To her shock, the flat had been bombed. A wardrobe was holding up part of the wall and amongst the debris, dust and rubble was an unopened letter. Iris opened the envelope only to read her husband, Frederick Jackson, had been killed on 6th June 1944 and was buried in Benouville Churchyard, Normandy. It was then her world forever fell apart.
Malcolm and his mother returned many times after the war on the 6th June to Benouville. One time they met an ex-paratrooper, Eddy Gurney, who showed us where Frederick Jackson had been fighting and said he had volunteered to take 23 prisoners who had been captured that day back to Headquarters for interrogation, then to return. It is believed that around 2pm Frederick Jackson was killed by a sniper's bullet.
My husband, Malcolm, was only 2 years and 8 months old when his father was killed. His mother had to work as there was no benefits in those days, so Malcolm was looked after by his grandmother, Iris' mother, who had had 8 children herself.
Due to his age he wasn't told what had happened to his father but it was when my husband was 5, walking to school with another boy, Terry Wight, that Terry said, "You are like me, your Dad got killed by Germans." When my husband got home, he told his mother what Terry had said and his mother confirmed to Malcolm his father was dead.
Malcolm and Iris returned many times to Normandy to visit Fred's grave. On one visit Malcolm and Iris felt very honoured to be invited by Madam Gondree to stay overnight at her house, the first to be liberated by Pegusus Bridge on D-Day.

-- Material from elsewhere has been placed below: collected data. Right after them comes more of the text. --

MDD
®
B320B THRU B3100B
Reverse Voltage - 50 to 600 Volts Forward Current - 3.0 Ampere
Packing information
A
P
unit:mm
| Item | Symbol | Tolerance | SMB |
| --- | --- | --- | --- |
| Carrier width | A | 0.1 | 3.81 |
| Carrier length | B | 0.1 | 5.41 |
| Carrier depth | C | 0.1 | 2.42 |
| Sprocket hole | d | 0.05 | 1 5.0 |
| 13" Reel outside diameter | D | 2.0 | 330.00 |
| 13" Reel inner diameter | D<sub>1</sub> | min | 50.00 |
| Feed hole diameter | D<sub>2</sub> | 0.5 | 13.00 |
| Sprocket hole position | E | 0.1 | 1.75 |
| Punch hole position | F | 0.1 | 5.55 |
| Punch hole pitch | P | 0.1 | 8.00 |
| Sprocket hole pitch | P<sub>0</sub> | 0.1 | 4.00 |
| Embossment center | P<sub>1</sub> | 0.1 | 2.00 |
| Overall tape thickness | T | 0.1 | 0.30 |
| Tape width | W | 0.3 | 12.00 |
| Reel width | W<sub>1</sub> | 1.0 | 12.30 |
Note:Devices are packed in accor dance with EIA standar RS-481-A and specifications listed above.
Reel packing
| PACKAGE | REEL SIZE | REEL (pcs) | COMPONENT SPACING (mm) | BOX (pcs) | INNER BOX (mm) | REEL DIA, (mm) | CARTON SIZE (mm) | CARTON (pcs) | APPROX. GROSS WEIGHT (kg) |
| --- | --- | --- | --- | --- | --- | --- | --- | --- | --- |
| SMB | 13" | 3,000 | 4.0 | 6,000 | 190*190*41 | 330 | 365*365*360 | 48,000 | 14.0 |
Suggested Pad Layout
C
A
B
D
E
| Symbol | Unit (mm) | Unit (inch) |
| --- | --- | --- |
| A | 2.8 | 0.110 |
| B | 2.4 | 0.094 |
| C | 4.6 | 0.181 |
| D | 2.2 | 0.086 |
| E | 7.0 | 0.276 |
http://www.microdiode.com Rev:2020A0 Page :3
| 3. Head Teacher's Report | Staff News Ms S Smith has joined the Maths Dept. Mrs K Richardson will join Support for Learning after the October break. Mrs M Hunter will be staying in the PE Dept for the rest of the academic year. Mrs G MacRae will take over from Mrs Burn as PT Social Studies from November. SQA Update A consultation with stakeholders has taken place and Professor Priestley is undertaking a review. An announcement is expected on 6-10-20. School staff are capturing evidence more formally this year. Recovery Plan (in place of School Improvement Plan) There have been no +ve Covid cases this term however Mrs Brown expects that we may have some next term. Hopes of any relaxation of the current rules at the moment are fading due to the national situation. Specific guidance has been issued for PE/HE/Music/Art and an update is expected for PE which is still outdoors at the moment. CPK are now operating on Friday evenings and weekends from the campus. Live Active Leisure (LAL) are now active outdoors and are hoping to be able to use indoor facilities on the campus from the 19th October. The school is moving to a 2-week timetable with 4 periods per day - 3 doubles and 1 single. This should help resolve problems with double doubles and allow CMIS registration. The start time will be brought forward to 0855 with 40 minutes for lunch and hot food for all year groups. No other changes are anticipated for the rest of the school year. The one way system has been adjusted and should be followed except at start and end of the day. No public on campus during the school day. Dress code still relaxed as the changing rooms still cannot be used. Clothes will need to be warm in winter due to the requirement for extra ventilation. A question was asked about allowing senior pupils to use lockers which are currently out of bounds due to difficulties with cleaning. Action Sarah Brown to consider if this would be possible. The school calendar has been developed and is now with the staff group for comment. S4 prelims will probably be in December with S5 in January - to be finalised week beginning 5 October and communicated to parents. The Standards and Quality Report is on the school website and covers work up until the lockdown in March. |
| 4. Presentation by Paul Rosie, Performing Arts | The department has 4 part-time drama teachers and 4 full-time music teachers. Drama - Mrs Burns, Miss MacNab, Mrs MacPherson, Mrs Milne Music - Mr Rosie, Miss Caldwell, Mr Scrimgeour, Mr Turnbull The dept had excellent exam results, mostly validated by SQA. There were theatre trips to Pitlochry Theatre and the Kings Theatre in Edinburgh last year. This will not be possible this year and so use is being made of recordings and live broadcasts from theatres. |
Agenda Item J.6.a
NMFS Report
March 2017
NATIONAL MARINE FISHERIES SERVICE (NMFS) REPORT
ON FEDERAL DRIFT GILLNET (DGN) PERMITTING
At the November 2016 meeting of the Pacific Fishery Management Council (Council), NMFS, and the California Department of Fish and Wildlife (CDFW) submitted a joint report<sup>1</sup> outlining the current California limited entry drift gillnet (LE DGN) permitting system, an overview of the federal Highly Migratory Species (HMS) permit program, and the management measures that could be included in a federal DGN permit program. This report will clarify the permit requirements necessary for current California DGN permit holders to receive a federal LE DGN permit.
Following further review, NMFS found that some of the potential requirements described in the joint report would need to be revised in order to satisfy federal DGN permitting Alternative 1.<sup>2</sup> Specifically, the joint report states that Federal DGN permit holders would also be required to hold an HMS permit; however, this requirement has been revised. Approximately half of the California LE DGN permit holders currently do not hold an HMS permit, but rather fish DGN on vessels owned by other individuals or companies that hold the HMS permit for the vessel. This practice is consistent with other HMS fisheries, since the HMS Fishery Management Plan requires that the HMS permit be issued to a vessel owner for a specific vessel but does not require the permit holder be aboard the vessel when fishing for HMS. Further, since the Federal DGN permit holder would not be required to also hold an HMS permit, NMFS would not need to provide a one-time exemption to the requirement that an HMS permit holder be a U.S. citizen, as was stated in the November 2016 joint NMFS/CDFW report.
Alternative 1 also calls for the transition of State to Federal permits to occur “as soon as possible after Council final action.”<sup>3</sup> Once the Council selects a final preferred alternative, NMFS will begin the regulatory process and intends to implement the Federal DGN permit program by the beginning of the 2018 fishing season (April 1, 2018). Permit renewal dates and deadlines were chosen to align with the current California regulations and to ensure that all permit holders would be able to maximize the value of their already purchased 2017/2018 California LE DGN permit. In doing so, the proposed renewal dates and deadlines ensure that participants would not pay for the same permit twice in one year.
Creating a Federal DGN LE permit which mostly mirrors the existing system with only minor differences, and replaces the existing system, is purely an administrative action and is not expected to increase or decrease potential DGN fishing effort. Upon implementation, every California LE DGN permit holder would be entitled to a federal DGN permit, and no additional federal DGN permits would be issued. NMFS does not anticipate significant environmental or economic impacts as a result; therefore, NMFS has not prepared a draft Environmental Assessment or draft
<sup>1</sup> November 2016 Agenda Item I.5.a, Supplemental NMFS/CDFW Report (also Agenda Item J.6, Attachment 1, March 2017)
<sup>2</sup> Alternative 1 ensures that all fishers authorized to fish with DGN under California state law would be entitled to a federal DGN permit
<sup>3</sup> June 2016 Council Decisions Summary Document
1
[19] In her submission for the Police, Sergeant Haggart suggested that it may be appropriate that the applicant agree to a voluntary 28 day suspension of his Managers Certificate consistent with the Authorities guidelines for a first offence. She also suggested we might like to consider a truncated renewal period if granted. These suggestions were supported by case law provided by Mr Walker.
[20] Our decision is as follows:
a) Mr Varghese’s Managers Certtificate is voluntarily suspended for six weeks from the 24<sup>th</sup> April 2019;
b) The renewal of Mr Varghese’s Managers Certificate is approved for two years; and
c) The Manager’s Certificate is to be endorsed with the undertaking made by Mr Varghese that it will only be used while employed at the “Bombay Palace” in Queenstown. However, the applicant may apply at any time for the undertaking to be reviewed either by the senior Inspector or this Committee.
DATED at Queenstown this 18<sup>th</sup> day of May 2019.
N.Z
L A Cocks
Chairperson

Iris and Malcom by Fredrick's grave
Frederick Jackson's mother, Louise, never, ever, fully recovered from the deaths of her husband and son being killed in both World Wars. And Iris died in 2015, aged 94, having never remarried. Fred's name was added to her gravestone. In September 2022,we went to Benouville and placed some soil from around Iris headstone around his gravestone. We then took some soil from around Fred's gravestone, and put it around Iris' headstone on the Isle of Wight the next day, which was her birthday to unite them again.
Iris' grandchildren beside her grave
Malcom has thought every day of his father and missed him terribly, having not known him. He thought he, and all the others, were such brave men to rid the world of the evil Nazi regime. So, on 6th June 2023, Malcolm, aged 81, honoured his father by doing a parachute jump in his memory, arranged by his daughter, Michelle, as it something he had been wanting to do for a number of years.
He wore his dad's dog tags for the jump and plans to jump next year with his daughter, Michelle, to mark the 80th anniversary of D-Day.
British Normandy Memorial - Additional Information
Ramsay MacDonald was a member of the Labour Party and then its leader and in 1924 became the first Labour Prime Minister.